Antiparasitic Properties
Wormwood has a long reputation as a deworming herb, and its name reflects this history. Research confirms it has antiparasitic activity, though the mechanism is more nuanced than simply killing worms on contact. Studies in animals infected with intestinal parasites found that wormwood reduced egg output and worm numbers, but this effect likely comes from boosting the host’s immune resistance to the infection rather than directly destroying the parasites.
The flavonoids quercetin and apigenin, along with compounds like chlorogenic acid and coumaric acid, all show antiparasitic activity in lab settings. Wormwood extracts have demonstrated strong effects against parasite eggs in particular.
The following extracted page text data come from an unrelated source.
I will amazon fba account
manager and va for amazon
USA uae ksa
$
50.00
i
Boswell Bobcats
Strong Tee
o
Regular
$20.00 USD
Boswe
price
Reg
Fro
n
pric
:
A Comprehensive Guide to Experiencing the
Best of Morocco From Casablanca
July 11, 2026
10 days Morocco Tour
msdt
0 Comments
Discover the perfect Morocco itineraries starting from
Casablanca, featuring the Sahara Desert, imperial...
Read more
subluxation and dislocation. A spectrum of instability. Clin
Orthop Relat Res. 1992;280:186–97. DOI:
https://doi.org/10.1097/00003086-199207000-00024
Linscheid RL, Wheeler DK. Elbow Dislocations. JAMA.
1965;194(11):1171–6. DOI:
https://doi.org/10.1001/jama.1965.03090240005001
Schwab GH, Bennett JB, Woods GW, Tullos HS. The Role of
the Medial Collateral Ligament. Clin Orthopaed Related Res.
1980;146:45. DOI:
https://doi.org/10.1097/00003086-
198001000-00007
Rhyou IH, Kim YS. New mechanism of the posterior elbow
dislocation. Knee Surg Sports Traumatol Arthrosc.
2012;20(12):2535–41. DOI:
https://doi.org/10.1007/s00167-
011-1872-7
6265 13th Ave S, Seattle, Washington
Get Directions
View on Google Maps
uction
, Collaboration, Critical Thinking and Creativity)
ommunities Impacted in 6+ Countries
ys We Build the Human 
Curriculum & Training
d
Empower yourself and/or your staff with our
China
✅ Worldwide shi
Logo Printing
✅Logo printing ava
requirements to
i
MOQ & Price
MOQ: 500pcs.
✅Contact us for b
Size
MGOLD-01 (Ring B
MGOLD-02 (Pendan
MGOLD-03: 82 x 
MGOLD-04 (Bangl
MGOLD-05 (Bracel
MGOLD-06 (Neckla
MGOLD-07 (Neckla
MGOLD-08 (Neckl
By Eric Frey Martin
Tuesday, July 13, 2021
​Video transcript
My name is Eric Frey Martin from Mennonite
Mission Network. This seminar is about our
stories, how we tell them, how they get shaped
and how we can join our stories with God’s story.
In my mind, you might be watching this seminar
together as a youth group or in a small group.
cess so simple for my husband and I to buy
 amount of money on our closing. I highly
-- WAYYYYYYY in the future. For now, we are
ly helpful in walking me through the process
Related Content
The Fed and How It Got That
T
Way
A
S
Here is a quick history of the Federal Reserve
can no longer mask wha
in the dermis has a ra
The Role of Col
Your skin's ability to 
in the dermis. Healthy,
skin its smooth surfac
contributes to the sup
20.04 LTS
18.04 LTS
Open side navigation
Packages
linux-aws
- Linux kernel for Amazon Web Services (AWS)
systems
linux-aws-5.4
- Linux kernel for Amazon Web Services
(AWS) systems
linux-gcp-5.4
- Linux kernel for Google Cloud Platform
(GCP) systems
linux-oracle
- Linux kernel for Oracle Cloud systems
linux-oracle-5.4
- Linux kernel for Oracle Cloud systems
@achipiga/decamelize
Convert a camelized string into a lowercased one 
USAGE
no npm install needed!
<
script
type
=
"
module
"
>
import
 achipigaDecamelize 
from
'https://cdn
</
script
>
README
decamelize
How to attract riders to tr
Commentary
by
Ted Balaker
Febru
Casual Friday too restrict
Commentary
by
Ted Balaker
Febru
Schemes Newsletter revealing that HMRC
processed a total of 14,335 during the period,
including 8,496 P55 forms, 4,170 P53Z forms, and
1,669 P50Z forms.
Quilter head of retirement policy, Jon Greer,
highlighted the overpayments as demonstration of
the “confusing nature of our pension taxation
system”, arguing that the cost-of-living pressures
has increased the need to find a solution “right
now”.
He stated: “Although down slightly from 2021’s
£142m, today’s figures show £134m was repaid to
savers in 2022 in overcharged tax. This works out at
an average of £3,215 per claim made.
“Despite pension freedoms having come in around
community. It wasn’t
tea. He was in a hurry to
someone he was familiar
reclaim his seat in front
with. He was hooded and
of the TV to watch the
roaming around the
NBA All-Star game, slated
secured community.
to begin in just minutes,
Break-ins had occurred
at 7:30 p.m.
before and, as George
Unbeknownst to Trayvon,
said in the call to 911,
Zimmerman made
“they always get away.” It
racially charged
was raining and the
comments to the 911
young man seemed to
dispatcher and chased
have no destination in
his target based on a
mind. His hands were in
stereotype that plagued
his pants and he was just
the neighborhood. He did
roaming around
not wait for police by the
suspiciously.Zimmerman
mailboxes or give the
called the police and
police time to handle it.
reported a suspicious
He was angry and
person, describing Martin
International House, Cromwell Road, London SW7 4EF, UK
Still, the exact mechanism of action remains unclear, and most of the evidence comes from animal studies rather than human trials.
How Wormwood Is Typically Used
The most common form is dried herb brewed as a tea. Standard recommendations call for 1 to 1.5 grams of dried herb steeped in hot water, taken up to three times daily, with a maximum of 3 grams per day. Most sources limit use to 3 to 4 weeks at a time, and interestingly, people tend to develop a natural aversion to the intensely bitter taste around that point anyway.
Tinctures (liquid extracts) are used at lower volumes, typically 5 to 20 ml per week. For the digestive bitter effect alone, just 5 to 10 drops in a small glass of water before a meal is often sufficient. Higher doses are used when targeting the stomach lining more directly. Capsules and pills exist in doses of 0.1 to 0.2 grams per dose, but require extra caution because it’s easier to overshoot a safe amount when you’re not tasting the bitterness.
Safety Limits and Thujone
The main safety concern with wormwood is thujone, a compound in its essential oil that can be toxic to the nervous system in high amounts. Thujone is the reason absinthe, the infamous wormwood-based spirit, earned its dangerous reputation. People who consumed large quantities historically experienced vomiting, convulsions, and erratic behavior.
The European Medicines Agency has set the safe daily intake of thujone from wormwood at 3 mg per person, with an overall upper limit of 6 mg per day when accounting for dietary exposure from food. These limits apply to use lasting no more than two weeks. Wormwood’s essential oil should never be taken internally because it concentrates thujone to dangerous levels.
Who Should Avoid Wormwood
Wormwood is not safe for everyone. Pregnant and breastfeeding women should avoid it entirely, as should children under six. People with seizure disorders or those taking anticonvulsant medications should not use wormwood, since thujone can lower the seizure threshold and potentially counteract their medication.
You should also avoid wormwood if you have liver conditions like cirrhosis or hepatitis, gallbladder obstruction, kidney disease, or stomach or intestinal ulcers. The herb’s stimulating effect on digestive secretions can irritate already-damaged tissue in the gut.
Potential Drug Interactions
Wormwood can interfere with how your body processes certain medications. Lab research has shown that wormwood extracts irreversibly inhibit two liver enzymes (CYP2B6 and CYP3A4) that are responsible for breaking down a wide range of drugs. This means the medications stay in your system longer and at higher levels than intended, increasing the risk of side effects.
Drugs affected by this enzyme pathway include certain cholesterol-lowering statins, some antibiotics, calcium channel blockers used for blood pressure, and methadone. The word “irreversible” is significant here. Unlike many herb-drug interactions that fade as the herb clears your system, this type of inhibition permanently disables the enzyme, meaning your body has to produce new enzyme molecules before normal drug processing resumes. If you take prescription medications regularly, this interaction deserves serious attention.